Displaying my floral wares at the Midwestern Funeral Directors’ Association’s regional convention was actually the brainchild of my friends Max and Delilah Dove, owners of the Happy Dreams Funeral Home, located around the corner from Bloomers and just off the town square in New Chapel, Indiana. Max and Delilah had suggested I rent a booth alongside the other businesses that supplied products and services to morticians, as a way to generate more income for my shop, a small business struggling to hold its own against the giant chain competitors. The convention was being held at the Woodland Hotel and Conference Center, on Lake Michigan, about twenty-five miles north of New Chapel.
Since the $1,500 rental fee was a little too steep for my budget, Max and Delilah had generously offered to split the cost and share booth space. Even at the bargain rate of $750 I’d still hesitated to commit the money, until I learned that I’d get to attend the Saturday night banquet with a guest of my choice. The banquet, Delilah had promised, was an event not to be missed, with food provided by an excellent caterer and entertainment afterward.
I’d signed up immediately. I was all about free food. But I was not about looking like an ignoramus.
“Boy, are those two Urban jokers in trouble. How dare they lock me in a phone booth and put my life in jeopardy. And
for what? A laugh? Well, I’m going to have the last laugh because…Marco, are you listening?”
He was staring up the long, brightly lit corridor toward the exhibition hall at the end, his jaw hard and his eyes narrowed to slits of steel-edged fury.
Uh-oh. I knew that look. My twin tormentors were toast.
CHAPTER TWO
“Marco, wait,” I said, and dashed after him, catching up just as he stepped into the big warehouselike room where hundreds of people were browsing the wide, carpeted aisles of display booths. “Ross and Jess did this to me. If anyone is going to teach them a lesson, it should be me.”
Both corners of Marco’s mouth curved down, a clear sign that he strongly disagreed, but since that had never deterred me before, I paid no attention. I pulled the convention brochure from my purse and turned to the index. “Where would two young guys hang out? The extreme-marketing seminar?”

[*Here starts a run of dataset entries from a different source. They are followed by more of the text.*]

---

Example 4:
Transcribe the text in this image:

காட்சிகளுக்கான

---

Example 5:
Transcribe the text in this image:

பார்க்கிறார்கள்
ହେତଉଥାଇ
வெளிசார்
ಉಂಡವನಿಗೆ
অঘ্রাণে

That snapped him out of his funk. “Whoa. Hold it. Before you put on your brass knuckles, Sunshine, you’d better think this through.”
“You’re right. They’re probably at the computer software booth.”
“That’s not what I mean. You’re here on business. You don’t want to cause a scene that might jeopardize your chances of picking up new clients for Bloomers.”
I blinked as his words sank in. Rats. He was right again. How professional would I look if I walked around punching out morticians, even young ones who thought they were crafty stud muffins?
“Fine. I’ll let them go for now, but if they pull anything else, they’re going to find out Abby Knight is a force to be reckoned with. I may be small, but I’m mighty.” I flexed a bicep, which, I might add, was looking pretty hot. Chalk that up to toting heavy bags of potting soil from the depths of Bloomers’s basement to the first-floor workroom.